Though I’m obviously not in the medical profession, the Plath quote strikes a nerve right now. My little dog, Munchkin had a rather severe setback last week and had to be reopened (even with persistent flushing we couldn’t get all the dead flesh flushed out), cleaned out, and left with two fairly large openings in her abdomen so the stuff can drain. She’s now doing much better, but I am repeatedly (three times a day, flushing) looking at “jammy substances” as Plath puts it.

-Julie

http://www.unrealnature.com/

11 Comments

  1. Fave surgical poem:

    James Kirkup, A Correct Compassion
    to Mr. Philip Allison, after watching him perform a Mistral Stenosis Valvulotomy in the General Infirmary in Leeds

    Comment by Ray Girvan — September 1, 2009 @ 12:47 pm

  2. A Mitral Stenosis Valvulatomy. Unless perhaps the patient is suffering from wind.

    Comment by Ray Girvan — September 1, 2009 @ 12:49 pm

  3. Sorry – typing in half-dark here. Only Mitral supposed to be emphasised.

    Comment by Ray Girvan — September 1, 2009 @ 12:50 pm

  4. That is excellent. Because of the “fave” intro, I was expecting … satire, but it’s not that at all. Pure drama.

    [Also, at the top of Ray’s linked page, the phrase, “one of those stately morbid American poets” made me laugh. Yes, we have quite a few of those … ]

    I also was thinking that there couldn’t be too much competition for “fave” surgical poem, but Googling gets a lot of results. Most of them strange and not very good, but I guess there are lots of poems about everything.

    Among Google’s results was a book, Hip-Hop-Perations, which I think I should recommend to Dr. C.

    Comment by unrealnature — September 1, 2009 @ 2:49 pm

  5. Emily Dickinson: “Surgeons must be very careful”

    Surgeons must be very careful
    When they take the knife!
    Underneath their fine incisions
    Stirs the Culprit — Life!

    Wish I had access here

    Comment by Ray Girvan — September 1, 2009 @ 3:22 pm

  6. I’ve always felt that the lines from Plath’s The sculptor:

    SP> Hands moving move priestlier
    SP> Than priest’s hands…

    …somehow belong in The surgeon at 2am.

    A student recently pointed me to this page.

    Comment by Felix Grant — September 1, 2009 @ 4:19 pm

  7. Wish I had access
    Ah, found the piece in Vignettes on Surgery, History and Humanities (PDF. Interesting overall, but the poetry segment is pretty thin.

    Comment by Ray Girvan — September 2, 2009 @ 9:55 am

  8. That’s a really good, quick overview of the history of surgery. The main author really likes what he does (see the chapter titled “The Soul of the Knife”).

    I’m puzzling over the last chapter, Intellectual Honesty. How is that different from “regular” honesty?

    What the author is actually grumping about is people who plagiarise — by not using proper footnotes; or what he, via Garfield (properly footnoted)calls “citation amnesia.”

    Comment by unrealnature — September 2, 2009 @ 2:55 pm

  9. JH Intellectual Honesty.

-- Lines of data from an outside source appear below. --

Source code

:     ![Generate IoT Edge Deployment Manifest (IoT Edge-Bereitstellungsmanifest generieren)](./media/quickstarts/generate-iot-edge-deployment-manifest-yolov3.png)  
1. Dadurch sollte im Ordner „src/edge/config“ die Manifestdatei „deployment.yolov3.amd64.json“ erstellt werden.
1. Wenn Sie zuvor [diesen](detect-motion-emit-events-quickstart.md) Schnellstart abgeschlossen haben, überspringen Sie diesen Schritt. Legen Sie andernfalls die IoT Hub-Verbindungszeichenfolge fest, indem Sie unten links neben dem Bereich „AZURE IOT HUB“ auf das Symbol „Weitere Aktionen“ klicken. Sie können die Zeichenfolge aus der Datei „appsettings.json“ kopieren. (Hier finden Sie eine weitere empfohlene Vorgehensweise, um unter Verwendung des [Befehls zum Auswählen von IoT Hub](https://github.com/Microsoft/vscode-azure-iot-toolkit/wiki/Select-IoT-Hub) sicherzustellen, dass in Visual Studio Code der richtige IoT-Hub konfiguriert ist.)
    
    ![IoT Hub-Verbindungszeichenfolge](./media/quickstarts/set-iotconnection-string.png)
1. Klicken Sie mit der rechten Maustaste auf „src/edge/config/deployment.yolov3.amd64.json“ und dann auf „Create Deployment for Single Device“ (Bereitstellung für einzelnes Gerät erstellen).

How is
    JH that different from “regular” honesty?

    Good question. My first reaction to it was impatience: I know exactly what intellectual honesty is, in relation to “regular” honesty. On trying to explain this self evident and obvious thing, however, I find that it’s not so easy.

    Hmmm…

    Comment by Felix Grant — September 2, 2009 @ 5:01 pm

  10. I’d interpret it as readiness to internally “audit”, to make effort to recognise and avoid one’s own cognitive biases.

    Comment by Ray Girvan — September 2, 2009 @ 6:22 pm

  11. In view of what the chapter is about, my guess would be that the author was looking for an antonym for plagiarism (intellectual dishonesty).